── Material provided ──

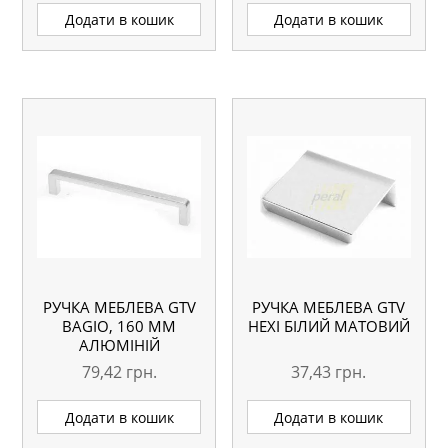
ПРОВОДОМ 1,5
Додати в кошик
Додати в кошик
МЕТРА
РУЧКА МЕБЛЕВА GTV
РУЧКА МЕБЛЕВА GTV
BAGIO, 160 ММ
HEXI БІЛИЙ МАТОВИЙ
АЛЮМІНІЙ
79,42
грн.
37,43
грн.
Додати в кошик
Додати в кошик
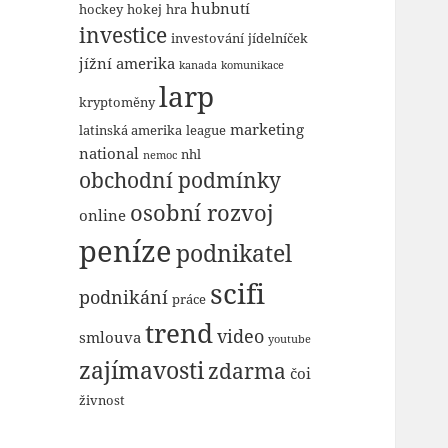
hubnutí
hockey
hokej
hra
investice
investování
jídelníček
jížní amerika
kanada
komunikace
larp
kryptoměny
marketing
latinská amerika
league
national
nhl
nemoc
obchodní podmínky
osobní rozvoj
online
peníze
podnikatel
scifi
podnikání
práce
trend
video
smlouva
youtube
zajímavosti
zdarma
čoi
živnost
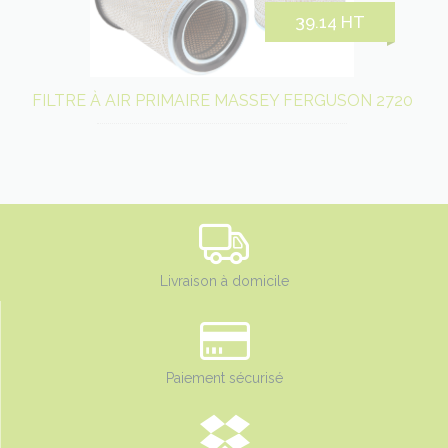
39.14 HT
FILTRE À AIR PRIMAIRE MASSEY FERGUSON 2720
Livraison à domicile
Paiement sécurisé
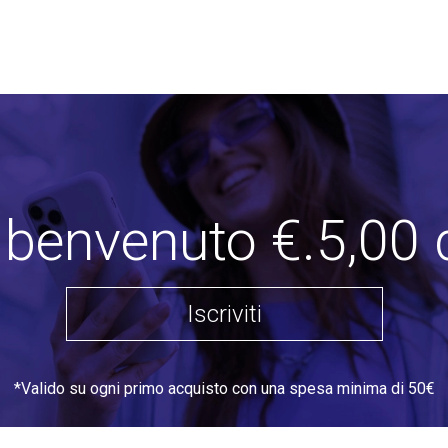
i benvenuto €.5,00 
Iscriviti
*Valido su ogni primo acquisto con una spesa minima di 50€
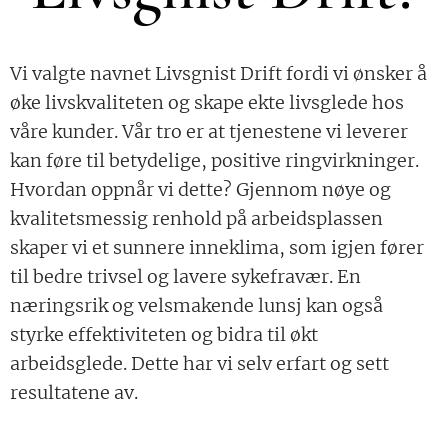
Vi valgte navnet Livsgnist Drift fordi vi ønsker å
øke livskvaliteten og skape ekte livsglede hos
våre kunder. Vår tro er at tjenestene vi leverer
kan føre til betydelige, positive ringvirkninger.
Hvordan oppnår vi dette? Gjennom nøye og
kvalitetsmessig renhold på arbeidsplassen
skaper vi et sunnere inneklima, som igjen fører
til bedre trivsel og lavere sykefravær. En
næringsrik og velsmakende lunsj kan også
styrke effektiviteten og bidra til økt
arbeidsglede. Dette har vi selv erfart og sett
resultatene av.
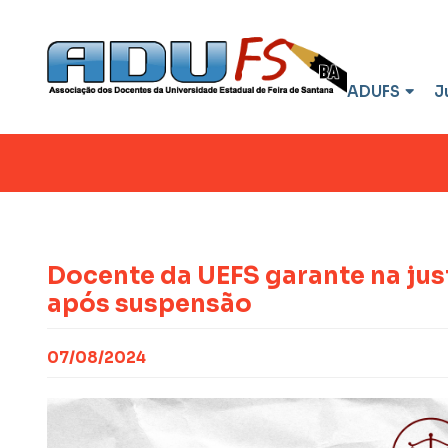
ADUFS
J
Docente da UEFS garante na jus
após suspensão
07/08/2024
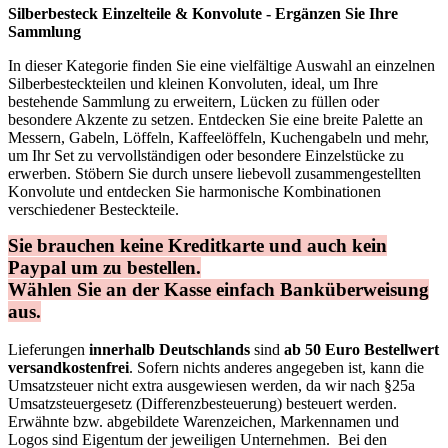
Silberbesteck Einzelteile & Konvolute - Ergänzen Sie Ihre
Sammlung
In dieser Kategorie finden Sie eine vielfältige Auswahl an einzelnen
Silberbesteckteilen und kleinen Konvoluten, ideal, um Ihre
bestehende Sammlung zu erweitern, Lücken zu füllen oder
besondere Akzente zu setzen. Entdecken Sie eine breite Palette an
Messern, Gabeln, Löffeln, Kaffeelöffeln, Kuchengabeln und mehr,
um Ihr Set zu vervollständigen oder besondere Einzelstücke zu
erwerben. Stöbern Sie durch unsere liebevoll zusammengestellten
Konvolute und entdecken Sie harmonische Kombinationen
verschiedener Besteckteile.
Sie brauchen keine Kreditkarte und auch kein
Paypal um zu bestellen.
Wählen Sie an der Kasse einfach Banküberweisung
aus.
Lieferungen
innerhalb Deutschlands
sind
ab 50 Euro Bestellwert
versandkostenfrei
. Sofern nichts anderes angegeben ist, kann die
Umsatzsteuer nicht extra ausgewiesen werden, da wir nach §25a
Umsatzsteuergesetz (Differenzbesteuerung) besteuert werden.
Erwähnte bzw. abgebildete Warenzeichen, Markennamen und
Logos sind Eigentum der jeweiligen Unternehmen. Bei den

───

(Task details):
Print all the entries exactly as they appear, without the pictures.

(Exercise answer):
ПРОВОДОМ 1,5
Додати в кошик
Додати в кошик
МЕТРА
РУЧКА МЕБЛЕВА GTV
РУЧКА МЕБЛЕВА GTV
BAGIO, 160 ММ
HEXI БІЛИЙ МАТОВИЙ
АЛЮМІНІЙ
79,42
грн.
37,43
грн.
Додати в кошик
Додати в кошик
hubnutí
hockey
hokej
hra
investice
investování
jídelníček
jížní amerika
kanada
komunikace
larp
kryptoměny
marketing
latinská amerika
league
national
nhl
nemoc
obchodní podmínky
osobní rozvoj
online
peníze
podnikatel
scifi
podnikání
práce
trend
video
smlouva
youtube
zajímavosti
zdarma
čoi
živnost
39.14 HT
FILTRE À AIR PRIMAIRE MASSEY FERGUSON 2720
Livraison à domicile
Paiement sécurisé
i benvenuto €.5,00 
Iscriviti
*Valido su ogni primo acquisto con una spesa minima di 50€
Vi valgte navnet Livsgnist Drift fordi vi ønsker å
øke livskvaliteten og skape ekte livsglede hos
våre kunder. Vår tro er at tjenestene vi leverer
kan føre til betydelige, positive ringvirkninger.
Hvordan oppnår vi dette? Gjennom nøye og
kvalitetsmessig renhold på arbeidsplassen
skaper vi et sunnere inneklima, som igjen fører
til bedre trivsel og lavere sykefravær. En
næringsrik og velsmakende lunsj kan også
styrke effektiviteten og bidra til økt
arbeidsglede. Dette har vi selv erfart og sett
resultatene av.
ADUFS
J
Docente da UEFS garante na jus
após suspensão
07/08/2024
Silberbesteck Einzelteile & Konvolute - Ergänzen Sie Ihre
Sammlung
In dieser Kategorie finden Sie eine vielfältige Auswahl an einzelnen
Silberbesteckteilen und kleinen Konvoluten, ideal, um Ihre
bestehende Sammlung zu erweitern, Lücken zu füllen oder
besondere Akzente zu setzen. Entdecken Sie eine breite Palette an
Messern, Gabeln, Löffeln, Kaffeelöffeln, Kuchengabeln und mehr,
um Ihr Set zu vervollständigen oder besondere Einzelstücke zu
erwerben. Stöbern Sie durch unsere liebevoll zusammengestellten
Konvolute und entdecken Sie harmonische Kombinationen
verschiedener Besteckteile.
Sie brauchen keine Kreditkarte und auch kein
Paypal um zu bestellen.
Wählen Sie an der Kasse einfach Banküberweisung
aus.
Lieferungen
innerhalb Deutschlands
sind
ab 50 Euro Bestellwert
versandkostenfrei
. Sofern nichts anderes angegeben ist, kann die
Umsatzsteuer nicht extra ausgewiesen werden, da wir nach §25a
Umsatzsteuergesetz (Differenzbesteuerung) besteuert werden.
Erwähnte bzw. abgebildete Warenzeichen, Markennamen und
Logos sind Eigentum der jeweiligen Unternehmen. Bei den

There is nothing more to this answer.